Allergies are a common issue among children, with studies showing that around 40% of children in the United States have some type of allergic condition. Allergies occur when the immune system overreacts to a usually harmless substance, such as pollen or food. This overreaction can lead to symptoms such as sneezing, itching, and difficulty breathing.
Symptoms of allergies in children can vary depending on the type of allergy and the substance to which the child is allergic. Common symptoms include:
- Sneezing and a runny or stuffy nose
- Itchy and watery eyes
- Hives or rash on the skin
- Swelling of the face, lips, or tongue
- Coughing or wheezing
- Stomach pain, vomiting, or diarrhea (in cases of food allergies)
Symptoms can be mild or severe, and in some cases, can lead to a life-threatening reaction called anaphylaxis.
The causes of allergies in children can be divided into two main categories: inherited and environmental.
Inherited causes refer to genetic factors that make a child more susceptible to developing allergies.

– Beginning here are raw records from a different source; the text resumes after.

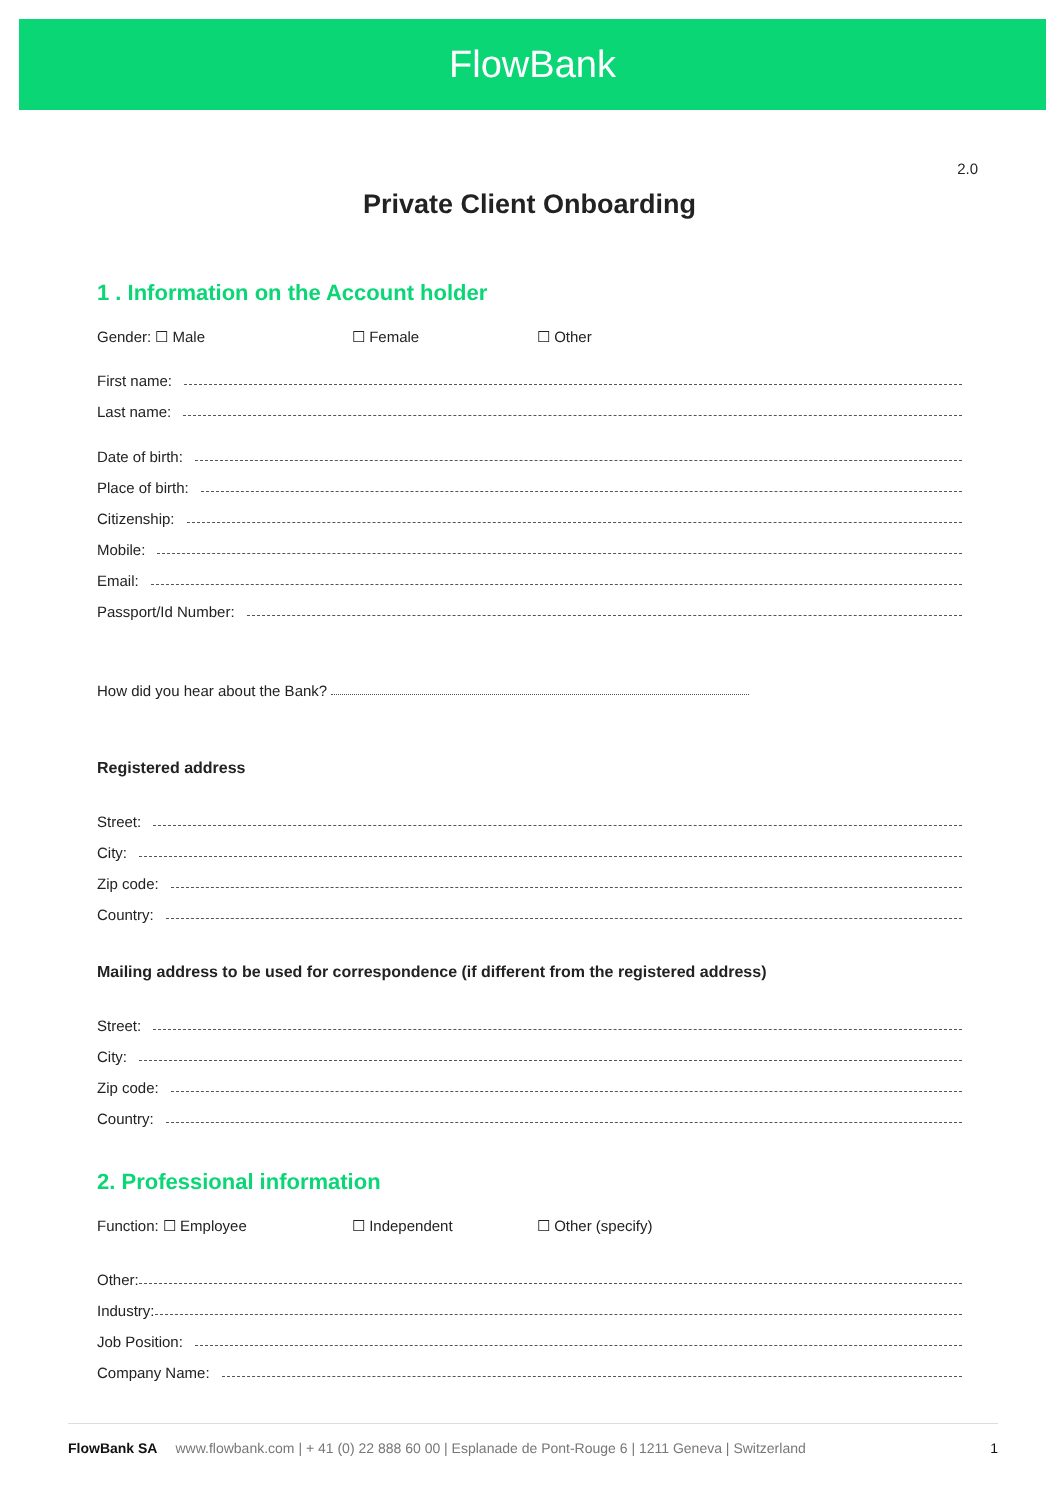FlowBank
2.0
Private Client Onboarding
1 . Information on the Account holder
Gender: ☐ Male ☐ Female ☐ Other
First name:
Last name:
Date of birth:
Place of birth:
Citizenship:
Mobile:
Email:
Passport/Id Number:
How did you hear about the Bank?
Registered address
Street:
City:
Zip code:
Country:
Mailing address to be used for correspondence (if different from the registered address)
Street:
City:
Zip code:
Country:
2. Professional information
Function: ☐ Employee ☐ Independent ☐ Other (specify)
Other:
Industry:
Job Position:
Company Name:
FlowBank SA www.flowbank.com | + 41 (0) 22 888 60 00 | Esplanade de Pont-Rouge 6 | 1211 Geneva | Switzerland 1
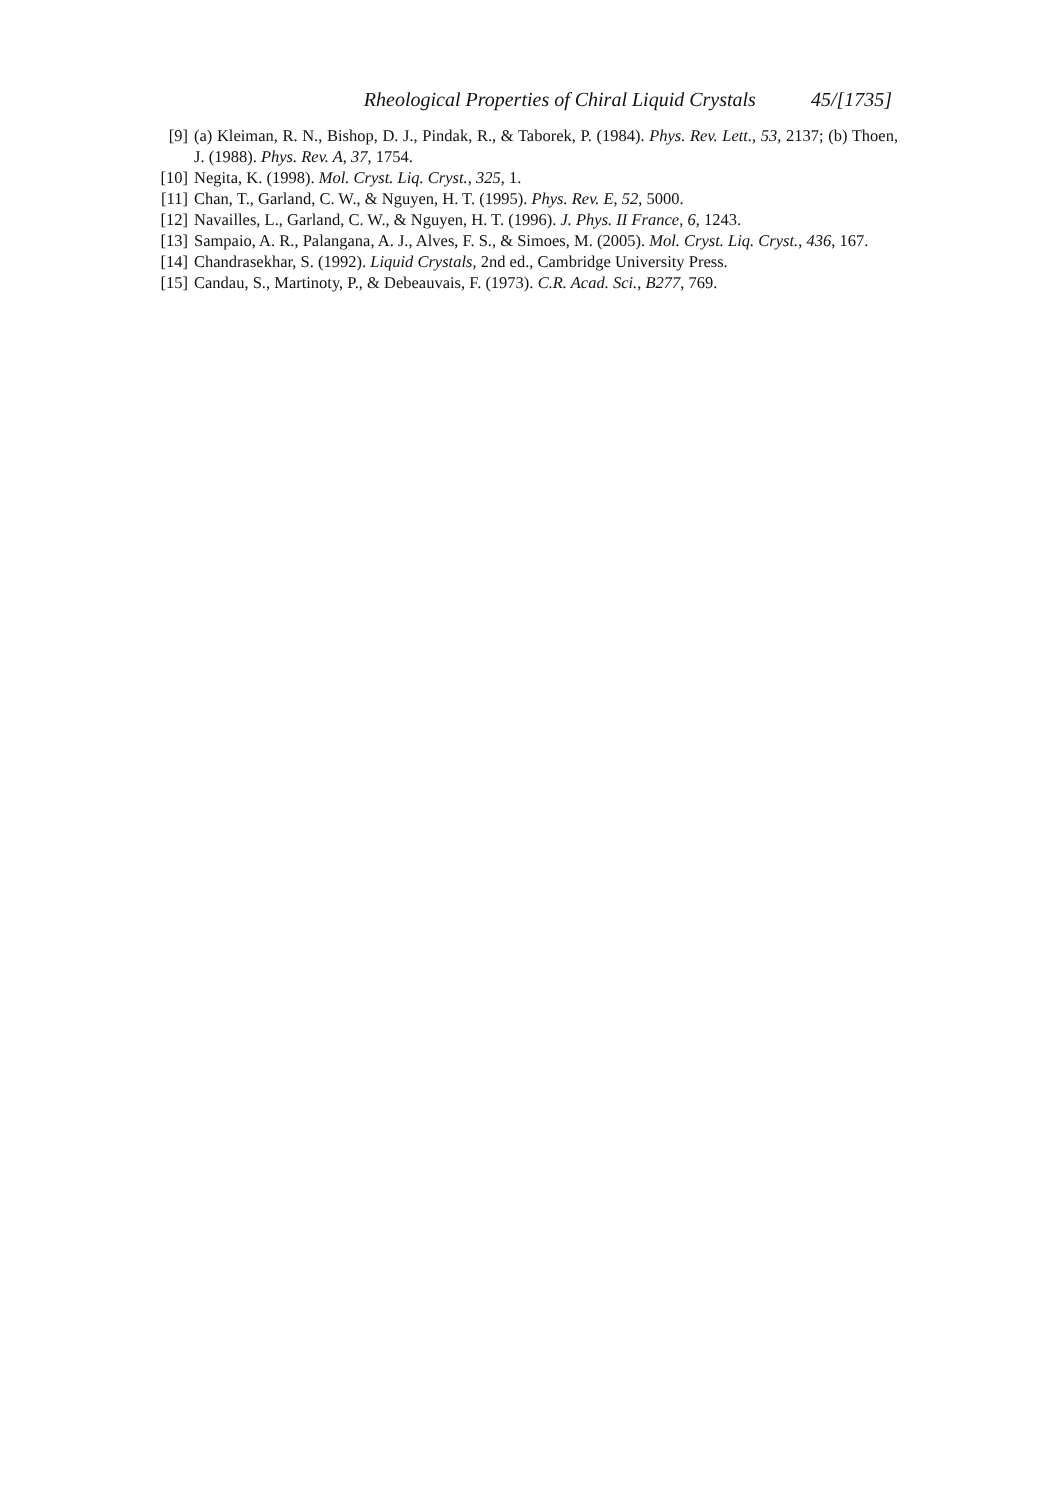Rheological Properties of Chiral Liquid Crystals 45/[1735]
[9] (a) Kleiman, R. N., Bishop, D. J., Pindak, R., & Taborek, P. (1984). Phys. Rev. Lett., 53, 2137; (b) Thoen, J. (1988). Phys. Rev. A, 37, 1754.
[10] Negita, K. (1998). Mol. Cryst. Liq. Cryst., 325, 1.
[11] Chan, T., Garland, C. W., & Nguyen, H. T. (1995). Phys. Rev. E, 52, 5000.
[12] Navailles, L., Garland, C. W., & Nguyen, H. T. (1996). J. Phys. II France, 6, 1243.
[13] Sampaio, A. R., Palangana, A. J., Alves, F. S., & Simoes, M. (2005). Mol. Cryst. Liq. Cryst., 436, 167.
[14] Chandrasekhar, S. (1992). Liquid Crystals, 2nd ed., Cambridge University Press.
[15] Candau, S., Martinoty, P., & Debeauvais, F. (1973). C.R. Acad. Sci., B277, 769.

Children with a family history of allergies, such as asthma or eczema, are more likely to develop allergies themselves.
Environmental causes refer to the substances that a child is exposed to, such as pollen, mold, pet dander, and certain foods. These substances can trigger an allergic reaction in a child who is genetically predisposed to allergies.
Treatment for allergies in children will depend on the type and severity of the allergy. In some cases, avoiding the substance that triggers the allergy is the best course of action. For example, if a child is allergic to pollen, keeping windows closed and staying indoors during high pollen days can help to reduce symptoms.
Medications such as antihistamines and nasal sprays can also be used to alleviate symptoms. In some cases, immunotherapy, also known as allergy shots, may be recommended to help desensitize a child to the substance to which they are allergic.
Prevention of allergies in children is largely focused on avoiding the substances that trigger an allergic reaction. This can include things like keeping windows closed during high pollen days, keeping pets out of the bedroom, and avoiding certain foods.
In some cases, early exposure to certain substances, such as peanuts, may help to prevent the development of allergies. However, this approach should always be discussed with a healthcare provider.